The focus on economic difficulties in Europe will resume today with the release of the German IFO index of business confidence. The overall index is expected to drop to 105.7 in August from 106.2. The euro has rebounded from its earlier drop to a low of 1.2588 which remains a key support. It’s trading around the 1.2650 mark with some support at 1.2620-30. It would be the first decline in the main index for three months, and would again reinforce the sense that growth in Europe’s largest economy peaked in the second quarter. The current assessment component is forecast to rise to 107.5 from 106.8, but the expectations component is seen falling to 104.3 from 105.5. Of course, Germany is very much supporting growth in Europe, and it’s the periphery areas which are the cause of most of the concern. That concern was piqued again yesterday after Ireland had its long-term credit rating cut one notch to AA- by Standard & Poor’s, who cited the cost to the government of supporting the domestic banking sector. S&P estimate that cost at as much as 50bln euros, up from a previous estimate of 35bln. Ireland’s own debt agency questioned the analysis used by S&P. The spread between Irish 10-year debt and Germany’s benchmark bunds rose 13 bps to 317bps.

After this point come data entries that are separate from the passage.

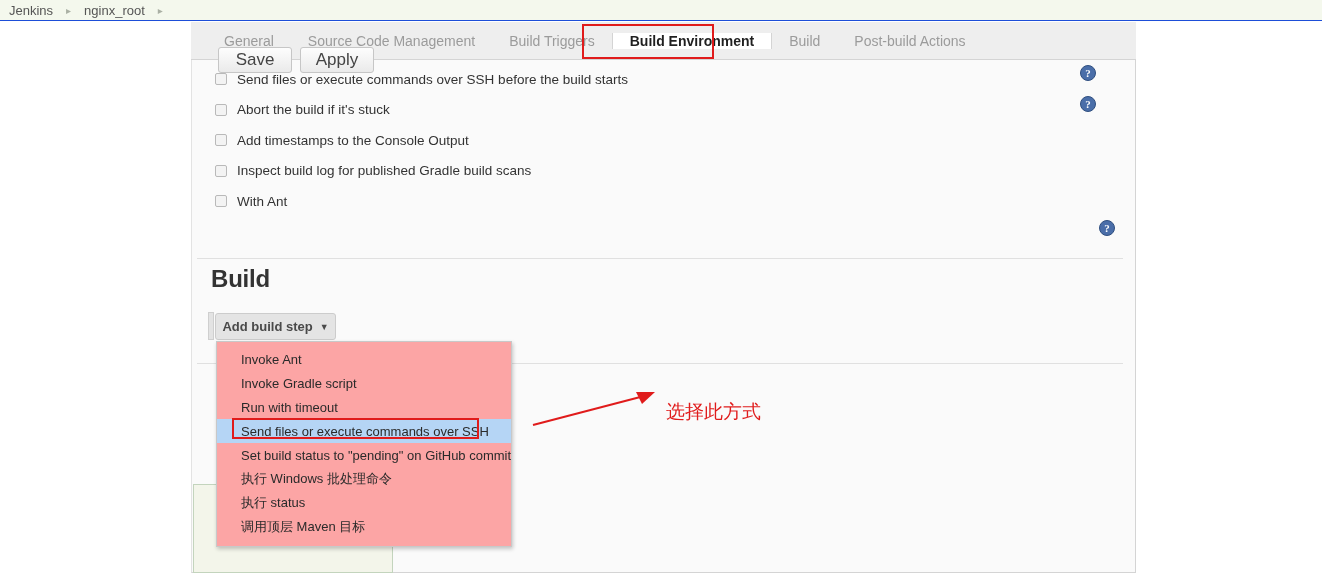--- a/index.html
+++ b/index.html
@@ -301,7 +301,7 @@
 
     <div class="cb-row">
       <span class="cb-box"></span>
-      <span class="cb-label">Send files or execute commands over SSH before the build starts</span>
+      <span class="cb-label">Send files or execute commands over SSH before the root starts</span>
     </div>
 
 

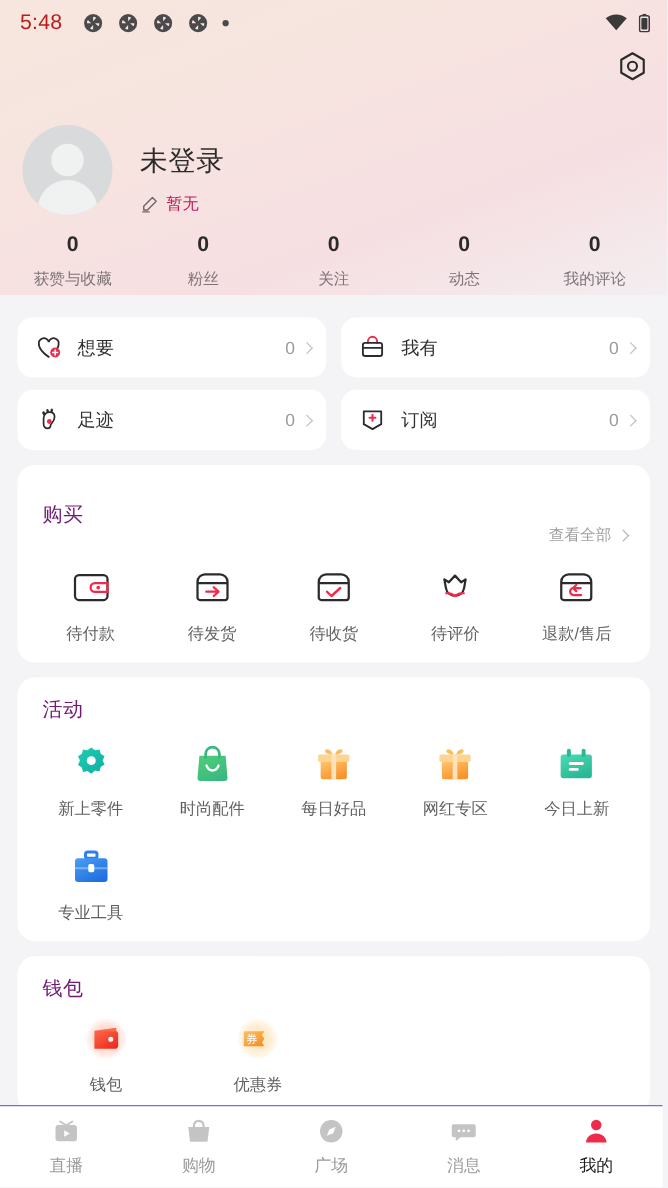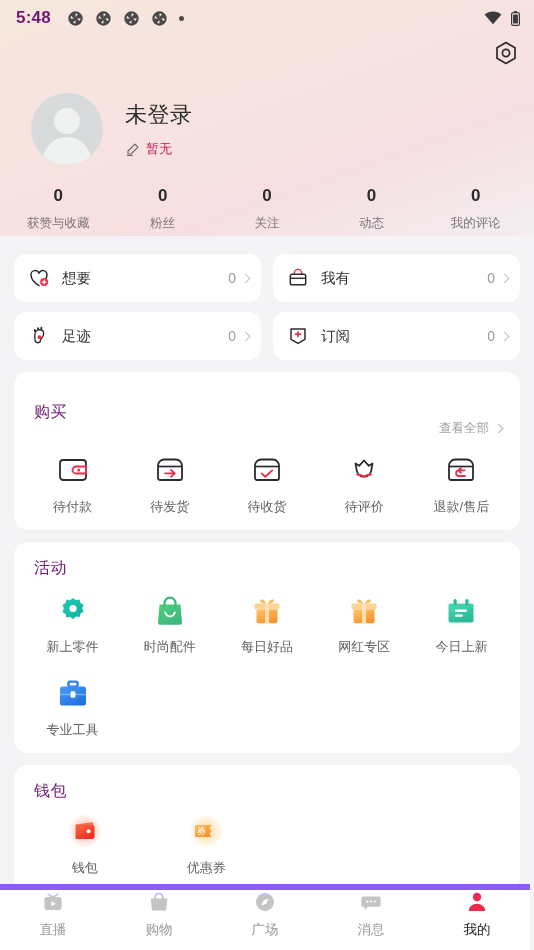--- a/index.html
+++ b/index.html
@@ -37,7 +37,7 @@
     font-size: 17px; color: #3a3a3a;
     letter-spacing: .2px;
   }
-  .status-time { font-weight: 700; font-size: 17px; color: #701a75; }
+  .status-time { font-weight: 400; font-size: 17px; color: #b91c1c; }
   .status-icons-left { display: flex; align-items: center; gap: 11px; margin-left: 16px; }
   .pinwheel { width: 17px; height: 17px; display: block; }
   .dot-small { width: 5px; height: 5px; border-radius: 50%; background: #4a4a4a; display: block; }

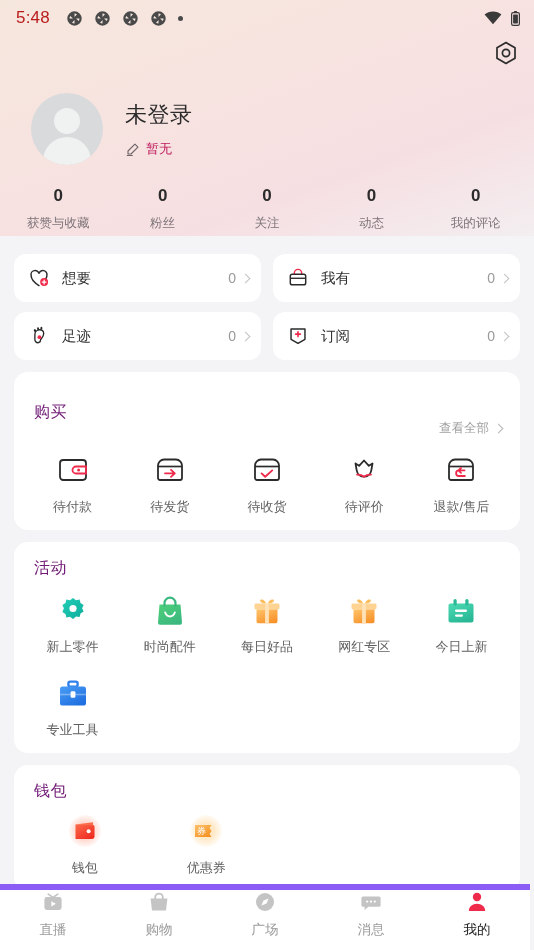--- a/index.html
+++ b/index.html
@@ -52,10 +52,9 @@
 
   
   .profile {
-    display: flex; align-items: center;
+    display: flex; align-items: flex-end;
     padding: 10px 0 0 18px;
     height: 96px;
-    margin-left: 13px;
   }
   .avatar {
     width: 72px; height: 72px; border-radius: 50%;

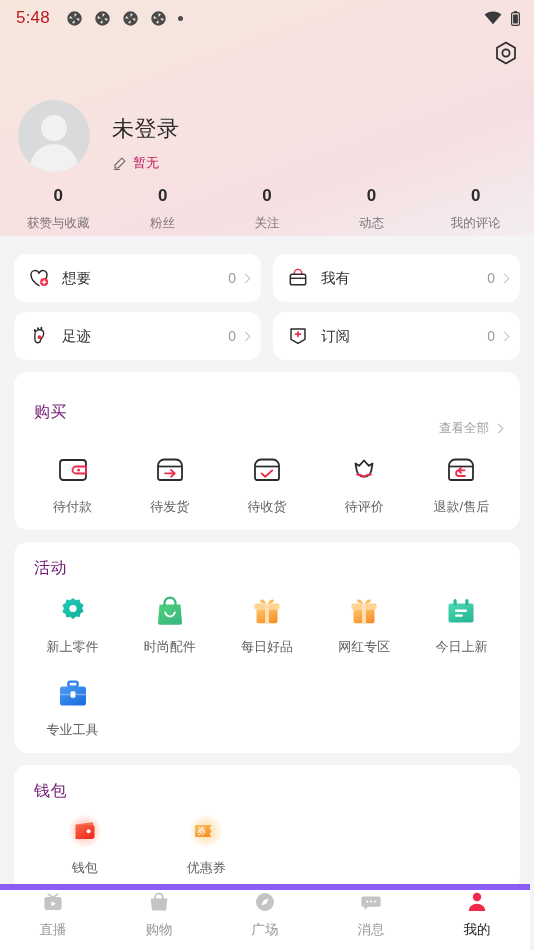--- a/index.html
+++ b/index.html
@@ -140,8 +140,8 @@
   .tabbar {
     position: absolute; bottom: 0; left: 0; right: 4px;
     height: 66px; background: #fff;
-    border-top: 6px solid #8b5cf6;
-    display: flex; z-index: 5;
+    border-top: 1px solid #8b5cf6;
+    display: flex; align-items: center; z-index: 5;
   }
   .tab { flex: 1; display: flex; flex-direction: column; align-items: center; gap: 7px; }
   .tab .tglyph { height: 24px; display: flex; align-items: center; justify-content: center; }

Elsewhere in Asia India’s central bank said controlling inflation was its top priority, fueling speculation of another rate hike next month. The Reserve Bank’s annual report for the year ended June 30 said ‘inflation containment may have to receive precedence over the other policy objectives.’ The central bank of India tightened policy last month by raising the reverse repo rate 25 bp to 5.75%, the fourth tightening move in five months. The next meeting is Sept 16. Inflation is showing signs of cooling, but still from a high level – July’s wholesale price inflation was the slowest in six months at 9.97%. The central bank last month raised its 2010 GDP forecast to 8.5% from 8% and lifted its inflation forecast to 6% from 5.5%. Manufacturing and exports have been performing strongly, while bank lending last month stood 21% above year ago levels, the strongest pace since Jan 2008. Foreign investors have been particularly active, purchasing both stocks and bonds. Foreign purchases of Indian equities was about $3.8 bln in July, which is more than a third of the amount bought year-to-date. This itself is a 40% increase above year ago levels. India’s 10-year yield stands at about 7.95% today, having hit a three month high earlier this week above 8%. Compared with other countries in emerging Asia, this is the highest yield alongside Indonesia. India’s 2-year yield however is markedly higher than any rivals in the region ay 6.87% — Indonesia is closest at 5%. Elsewhere, South Korean consumer confidence fell for the first time in five months in August. The Bank of Korea’s index of sentiment fell to 110 from 112.